But I’m thinking Furries next. I mean, do we want children exposed to adults dressed up as My Little Pony? Imagine the confusion in young minds! Am I good, Christian child of Jesus-uh, or am I a pink pony? Mommy! Daddy! Can I grow a tail? Waaaah!
#PoohIs aGroomer!
I suspect that the rule will have a greater effect on terminations than hiring. Except for the most egregious examples in hiring, such as, the hiring manager doing or saying something discriminating or an extensive pattern of discrimination, it is quite easy to explain away not hiring a particular person.
@Michael Reynolds:
Any attempt to move against the furries will be thwarted by the fact that we secretly control the internet.
Also, never mess with the SWFs (suspiciously wealthy furries)
@Michael Reynolds: I’m pretty sure that the far right lumps drag queens and furries under the trans umbrella.
Certainly the laws banning drag performances around children are aimed at trans folks who dress as their actual gender.

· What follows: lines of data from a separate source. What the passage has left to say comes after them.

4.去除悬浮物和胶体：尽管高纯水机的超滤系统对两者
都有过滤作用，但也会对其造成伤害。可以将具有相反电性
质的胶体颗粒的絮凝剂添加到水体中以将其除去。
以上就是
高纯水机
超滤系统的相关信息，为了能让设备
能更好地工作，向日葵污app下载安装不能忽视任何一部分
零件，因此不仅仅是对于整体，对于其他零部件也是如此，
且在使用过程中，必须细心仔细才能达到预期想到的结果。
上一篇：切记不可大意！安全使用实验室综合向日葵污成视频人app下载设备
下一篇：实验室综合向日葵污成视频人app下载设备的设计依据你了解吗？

Its interesting to me because there’s a continuum of how much control people have over the categories that are protected or will be protected from discrimination.

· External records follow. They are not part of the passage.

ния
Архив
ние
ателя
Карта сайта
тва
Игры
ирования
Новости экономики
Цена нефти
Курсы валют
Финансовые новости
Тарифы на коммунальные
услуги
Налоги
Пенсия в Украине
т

I suspect the reason you still hear people make fun of obesity is because most people do actually have significant control over it. They may not be well educated about it (people sipping “diet” cola all day long because it technically has zero calories, and yet why are they still overweight and in poor health?), but just the very fact that Americans are gaining weight show that we have the ability to change it. It’s just not a priority for most people.

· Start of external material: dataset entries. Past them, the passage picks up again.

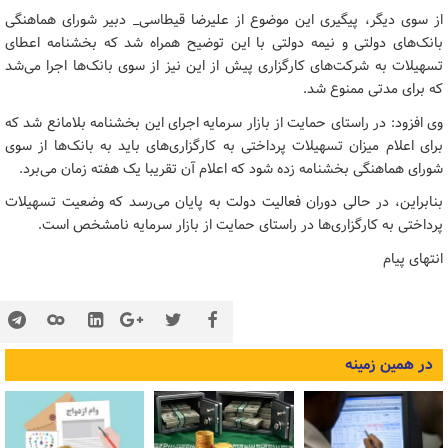
از سوی دیگر، پیگیری این موضوع از علیرضا قیطاسی_ دبیر شورای هماهنگی
بانک‌های دولتی و نیمه دولتی با این توضیح همراه شد که بخشنامه اعطای
تسهیلات به شرکت‌های کارگزاری پیش از این نیز از سوی بانک‌ها اجرا می‌شد
که برای مدتی ممنوع شد.
وی افزود: در راستای حمایت از بازار سرمایه اجرای این بخشنامه بلامانع شد که
برای اعلام میزان تسهیلات پرداختی به کارگزاری‌های باید به بانک‌ها از سوی
شورای هماهنگی بخشنامه زده شود که اعلام آن تقریبا یک هفته زمان می‌برد.
بنابراین، در حالی دوران فعالیت دولت به پایان می‌رسد که وضعیت تسهیلات
پرداختی به کارگزاری‌ها در راستای حمایت از بازار سرمایه نامشخص است.
انتهای پیام
در همین زمینه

Another category that you can control is your religion. But kids are mostly brainwashed and it’s just easier to be the same religion as your family and friends.
Some other categories, some people may still perceive as a choice (sexual orientation and gender identity). I’m not saying they are, I’m mostly talking about perceptions.
Sex and height are awfully difficult to change, and then there’s race which is impossible to truly affect so far as I know (ignoring skin whitening and other cosmetic stuff).
@Franklin:
Research is continually showing people have far less control over their weight than we imagine, particularly in the face of companies whose business plans are based on deliberately maximizing the addictivness of their products
@CSK:
“Two men enter, one man leaves”?
“Regardless of one’s view of the law in question, one could certainly see the customers of a family-owned funeral home being uncomfortable with a transwoman, particularly one that didn’t present as traditionally feminine, in a public-facing role and, indeed, choosing to take their business elsewhere as a result.*”
And some people would be uncomfortable with a Muslim/Black/cis woman in a public facing role because they’re bigots and would take their business elsewhere. Yet we allow those protections.
@Michael Reynolds: With regard to the shrinking “other” demographic, it occurs to me that when bullying, it’s helpful when the target can’t fight back.
But they underestimate Pinky Pie – she’s one tough cookie.
@Franklin:
About as much as they have over their wealth, according to the research I’ve seen. Which is to say, quite a bit at the margins, but on nothing like a level playing field. (Hat tip to @Stormy Dragon for getting there first.)